- _EXERCISE DESCRIPTION_: The answer must be the data, repeated exactly.
(THE RECORDS begins)
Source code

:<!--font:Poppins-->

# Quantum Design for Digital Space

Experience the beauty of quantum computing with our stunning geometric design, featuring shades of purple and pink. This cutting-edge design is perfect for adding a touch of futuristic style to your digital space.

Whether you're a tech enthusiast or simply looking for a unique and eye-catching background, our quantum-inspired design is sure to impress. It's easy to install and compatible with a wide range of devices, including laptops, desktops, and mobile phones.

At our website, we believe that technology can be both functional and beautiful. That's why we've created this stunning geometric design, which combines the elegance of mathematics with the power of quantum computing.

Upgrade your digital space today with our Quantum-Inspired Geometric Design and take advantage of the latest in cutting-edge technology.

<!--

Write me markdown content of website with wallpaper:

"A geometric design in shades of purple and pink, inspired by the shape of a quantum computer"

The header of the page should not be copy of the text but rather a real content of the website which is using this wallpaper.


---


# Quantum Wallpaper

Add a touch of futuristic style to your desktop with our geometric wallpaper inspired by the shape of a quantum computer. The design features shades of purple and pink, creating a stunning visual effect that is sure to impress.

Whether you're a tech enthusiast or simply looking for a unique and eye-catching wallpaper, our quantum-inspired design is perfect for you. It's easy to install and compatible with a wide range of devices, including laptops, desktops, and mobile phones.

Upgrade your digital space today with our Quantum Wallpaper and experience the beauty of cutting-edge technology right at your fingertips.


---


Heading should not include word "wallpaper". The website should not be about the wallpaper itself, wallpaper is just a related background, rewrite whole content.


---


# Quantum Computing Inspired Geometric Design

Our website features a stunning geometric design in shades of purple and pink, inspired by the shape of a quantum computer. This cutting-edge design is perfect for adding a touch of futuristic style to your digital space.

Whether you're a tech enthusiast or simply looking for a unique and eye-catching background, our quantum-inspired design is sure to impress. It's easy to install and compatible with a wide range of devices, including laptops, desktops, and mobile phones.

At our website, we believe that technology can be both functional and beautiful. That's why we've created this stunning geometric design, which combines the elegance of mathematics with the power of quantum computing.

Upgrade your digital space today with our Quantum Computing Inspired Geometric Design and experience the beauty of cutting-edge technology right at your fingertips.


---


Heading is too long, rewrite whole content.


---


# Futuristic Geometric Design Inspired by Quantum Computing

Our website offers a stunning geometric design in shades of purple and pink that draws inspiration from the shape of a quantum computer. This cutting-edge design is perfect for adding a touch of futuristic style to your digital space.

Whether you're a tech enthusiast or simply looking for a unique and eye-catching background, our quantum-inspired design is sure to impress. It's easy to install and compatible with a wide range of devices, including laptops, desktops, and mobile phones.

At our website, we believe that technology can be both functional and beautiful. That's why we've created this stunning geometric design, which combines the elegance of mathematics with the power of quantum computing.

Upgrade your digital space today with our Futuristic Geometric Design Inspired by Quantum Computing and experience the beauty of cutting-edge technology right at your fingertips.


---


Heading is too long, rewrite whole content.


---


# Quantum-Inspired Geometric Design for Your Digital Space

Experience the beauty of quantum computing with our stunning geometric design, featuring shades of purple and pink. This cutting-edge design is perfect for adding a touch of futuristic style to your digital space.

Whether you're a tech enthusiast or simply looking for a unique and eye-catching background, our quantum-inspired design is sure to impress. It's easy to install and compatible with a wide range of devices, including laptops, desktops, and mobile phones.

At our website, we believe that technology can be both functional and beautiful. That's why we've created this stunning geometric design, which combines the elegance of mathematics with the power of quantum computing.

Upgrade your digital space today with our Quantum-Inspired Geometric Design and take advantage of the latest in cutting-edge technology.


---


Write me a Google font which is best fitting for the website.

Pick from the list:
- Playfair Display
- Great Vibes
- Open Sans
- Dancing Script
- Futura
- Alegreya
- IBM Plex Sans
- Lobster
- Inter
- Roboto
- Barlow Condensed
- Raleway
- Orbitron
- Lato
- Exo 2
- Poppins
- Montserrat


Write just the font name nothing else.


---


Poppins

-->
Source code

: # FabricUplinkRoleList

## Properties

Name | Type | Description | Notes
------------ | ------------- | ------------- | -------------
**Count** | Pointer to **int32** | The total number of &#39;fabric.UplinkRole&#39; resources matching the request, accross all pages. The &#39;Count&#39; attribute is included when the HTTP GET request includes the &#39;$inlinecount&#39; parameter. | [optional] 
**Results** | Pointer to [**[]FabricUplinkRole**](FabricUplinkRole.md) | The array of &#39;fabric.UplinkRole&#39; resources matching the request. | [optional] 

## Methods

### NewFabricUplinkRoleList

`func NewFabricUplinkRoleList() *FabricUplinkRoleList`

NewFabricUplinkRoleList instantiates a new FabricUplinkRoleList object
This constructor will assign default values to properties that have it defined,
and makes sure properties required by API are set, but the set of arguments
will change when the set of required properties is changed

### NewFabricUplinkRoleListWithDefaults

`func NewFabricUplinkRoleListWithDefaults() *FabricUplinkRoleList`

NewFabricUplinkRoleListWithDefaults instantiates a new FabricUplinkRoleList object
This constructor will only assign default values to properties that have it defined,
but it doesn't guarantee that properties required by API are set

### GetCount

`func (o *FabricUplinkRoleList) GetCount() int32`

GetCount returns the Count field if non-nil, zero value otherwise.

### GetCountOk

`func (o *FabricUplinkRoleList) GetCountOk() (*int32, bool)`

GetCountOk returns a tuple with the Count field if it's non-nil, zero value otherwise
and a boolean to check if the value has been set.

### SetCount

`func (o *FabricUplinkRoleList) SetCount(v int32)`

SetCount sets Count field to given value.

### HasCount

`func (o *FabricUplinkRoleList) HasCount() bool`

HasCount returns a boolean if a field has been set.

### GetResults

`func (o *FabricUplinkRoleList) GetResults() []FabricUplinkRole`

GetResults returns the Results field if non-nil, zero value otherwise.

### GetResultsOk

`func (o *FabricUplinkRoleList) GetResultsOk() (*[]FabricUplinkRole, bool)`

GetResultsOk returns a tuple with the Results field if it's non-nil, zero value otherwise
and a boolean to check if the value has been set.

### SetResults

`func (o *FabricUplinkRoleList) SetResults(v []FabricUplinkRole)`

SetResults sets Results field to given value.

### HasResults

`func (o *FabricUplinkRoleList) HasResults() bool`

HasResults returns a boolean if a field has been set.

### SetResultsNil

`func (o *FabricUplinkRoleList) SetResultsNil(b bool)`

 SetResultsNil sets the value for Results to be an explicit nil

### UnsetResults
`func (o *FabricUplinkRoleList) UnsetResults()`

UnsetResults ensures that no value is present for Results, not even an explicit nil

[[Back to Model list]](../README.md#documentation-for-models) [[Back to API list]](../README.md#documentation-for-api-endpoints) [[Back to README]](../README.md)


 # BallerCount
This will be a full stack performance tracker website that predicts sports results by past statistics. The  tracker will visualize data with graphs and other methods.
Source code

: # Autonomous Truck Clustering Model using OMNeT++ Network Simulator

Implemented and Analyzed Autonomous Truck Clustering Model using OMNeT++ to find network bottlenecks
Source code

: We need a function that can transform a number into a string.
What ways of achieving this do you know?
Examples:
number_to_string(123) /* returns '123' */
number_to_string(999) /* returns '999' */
(THE RECORDS ends)
- _EXERCISE ANSWER_:
Source code

:<!--font:Poppins-->

# Quantum Design for Digital Space

Experience the beauty of quantum computing with our stunning geometric design, featuring shades of purple and pink. This cutting-edge design is perfect for adding a touch of futuristic style to your digital space.

Whether you're a tech enthusiast or simply looking for a unique and eye-catching background, our quantum-inspired design is sure to impress. It's easy to install and compatible with a wide range of devices, including laptops, desktops, and mobile phones.

At our website, we believe that technology can be both functional and beautiful. That's why we've created this stunning geometric design, which combines the elegance of mathematics with the power of quantum computing.

Upgrade your digital space today with our Quantum-Inspired Geometric Design and take advantage of the latest in cutting-edge technology.

<!--

Write me markdown content of website with wallpaper:

"A geometric design in shades of purple and pink, inspired by the shape of a quantum computer"

The header of the page should not be copy of the text but rather a real content of the website which is using this wallpaper.


---


# Quantum Wallpaper

Add a touch of futuristic style to your desktop with our geometric wallpaper inspired by the shape of a quantum computer. The design features shades of purple and pink, creating a stunning visual effect that is sure to impress.

Whether you're a tech enthusiast or simply looking for a unique and eye-catching wallpaper, our quantum-inspired design is perfect for you. It's easy to install and compatible with a wide range of devices, including laptops, desktops, and mobile phones.

Upgrade your digital space today with our Quantum Wallpaper and experience the beauty of cutting-edge technology right at your fingertips.


---


Heading should not include word "wallpaper". The website should not be about the wallpaper itself, wallpaper is just a related background, rewrite whole content.


---


# Quantum Computing Inspired Geometric Design

Our website features a stunning geometric design in shades of purple and pink, inspired by the shape of a quantum computer. This cutting-edge design is perfect for adding a touch of futuristic style to your digital space.

Whether you're a tech enthusiast or simply looking for a unique and eye-catching background, our quantum-inspired design is sure to impress. It's easy to install and compatible with a wide range of devices, including laptops, desktops, and mobile phones.

At our website, we believe that technology can be both functional and beautiful. That's why we've created this stunning geometric design, which combines the elegance of mathematics with the power of quantum computing.

Upgrade your digital space today with our Quantum Computing Inspired Geometric Design and experience the beauty of cutting-edge technology right at your fingertips.


---


Heading is too long, rewrite whole content.


---


# Futuristic Geometric Design Inspired by Quantum Computing

Our website offers a stunning geometric design in shades of purple and pink that draws inspiration from the shape of a quantum computer. This cutting-edge design is perfect for adding a touch of futuristic style to your digital space.

Whether you're a tech enthusiast or simply looking for a unique and eye-catching background, our quantum-inspired design is sure to impress. It's easy to install and compatible with a wide range of devices, including laptops, desktops, and mobile phones.

At our website, we believe that technology can be both functional and beautiful. That's why we've created this stunning geometric design, which combines the elegance of mathematics with the power of quantum computing.

Upgrade your digital space today with our Futuristic Geometric Design Inspired by Quantum Computing and experience the beauty of cutting-edge technology right at your fingertips.


---


Heading is too long, rewrite whole content.


---


# Quantum-Inspired Geometric Design for Your Digital Space

Experience the beauty of quantum computing with our stunning geometric design, featuring shades of purple and pink. This cutting-edge design is perfect for adding a touch of futuristic style to your digital space.

Whether you're a tech enthusiast or simply looking for a unique and eye-catching background, our quantum-inspired design is sure to impress. It's easy to install and compatible with a wide range of devices, including laptops, desktops, and mobile phones.

At our website, we believe that technology can be both functional and beautiful. That's why we've created this stunning geometric design, which combines the elegance of mathematics with the power of quantum computing.

Upgrade your digital space today with our Quantum-Inspired Geometric Design and take advantage of the latest in cutting-edge technology.


---


Write me a Google font which is best fitting for the website.

Pick from the list:
- Playfair Display
- Great Vibes
- Open Sans
- Dancing Script
- Futura
- Alegreya
- IBM Plex Sans
- Lobster
- Inter
- Roboto
- Barlow Condensed
- Raleway
- Orbitron
- Lato
- Exo 2
- Poppins
- Montserrat


Write just the font name nothing else.


---


Poppins

-->
Source code

: # FabricUplinkRoleList

## Properties

Name | Type | Description | Notes
------------ | ------------- | ------------- | -------------
**Count** | Pointer to **int32** | The total number of &#39;fabric.UplinkRole&#39; resources matching the request, accross all pages. The &#39;Count&#39; attribute is included when the HTTP GET request includes the &#39;$inlinecount&#39; parameter. | [optional] 
**Results** | Pointer to [**[]FabricUplinkRole**](FabricUplinkRole.md) | The array of &#39;fabric.UplinkRole&#39; resources matching the request. | [optional] 

## Methods

### NewFabricUplinkRoleList

`func NewFabricUplinkRoleList() *FabricUplinkRoleList`

NewFabricUplinkRoleList instantiates a new FabricUplinkRoleList object
This constructor will assign default values to properties that have it defined,
and makes sure properties required by API are set, but the set of arguments
will change when the set of required properties is changed

### NewFabricUplinkRoleListWithDefaults

`func NewFabricUplinkRoleListWithDefaults() *FabricUplinkRoleList`

NewFabricUplinkRoleListWithDefaults instantiates a new FabricUplinkRoleList object
This constructor will only assign default values to properties that have it defined,
but it doesn't guarantee that properties required by API are set

### GetCount

`func (o *FabricUplinkRoleList) GetCount() int32`

GetCount returns the Count field if non-nil, zero value otherwise.

### GetCountOk

`func (o *FabricUplinkRoleList) GetCountOk() (*int32, bool)`

GetCountOk returns a tuple with the Count field if it's non-nil, zero value otherwise
and a boolean to check if the value has been set.

### SetCount

`func (o *FabricUplinkRoleList) SetCount(v int32)`

SetCount sets Count field to given value.

### HasCount

`func (o *FabricUplinkRoleList) HasCount() bool`

HasCount returns a boolean if a field has been set.

### GetResults

`func (o *FabricUplinkRoleList) GetResults() []FabricUplinkRole`

GetResults returns the Results field if non-nil, zero value otherwise.

### GetResultsOk

`func (o *FabricUplinkRoleList) GetResultsOk() (*[]FabricUplinkRole, bool)`

GetResultsOk returns a tuple with the Results field if it's non-nil, zero value otherwise
and a boolean to check if the value has been set.

### SetResults

`func (o *FabricUplinkRoleList) SetResults(v []FabricUplinkRole)`

SetResults sets Results field to given value.

### HasResults

`func (o *FabricUplinkRoleList) HasResults() bool`

HasResults returns a boolean if a field has been set.

### SetResultsNil

`func (o *FabricUplinkRoleList) SetResultsNil(b bool)`

 SetResultsNil sets the value for Results to be an explicit nil

### UnsetResults
`func (o *FabricUplinkRoleList) UnsetResults()`

UnsetResults ensures that no value is present for Results, not even an explicit nil

[[Back to Model list]](../README.md#documentation-for-models) [[Back to API list]](../README.md#documentation-for-api-endpoints) [[Back to README]](../README.md)


 # BallerCount
This will be a full stack performance tracker website that predicts sports results by past statistics. The  tracker will visualize data with graphs and other methods.
Source code

: # Autonomous Truck Clustering Model using OMNeT++ Network Simulator

Implemented and Analyzed Autonomous Truck Clustering Model using OMNeT++ to find network bottlenecks
Source code

: We need a function that can transform a number into a string.
What ways of achieving this do you know?
Examples:
number_to_string(123) /* returns '123' */
number_to_string(999) /* returns '999' */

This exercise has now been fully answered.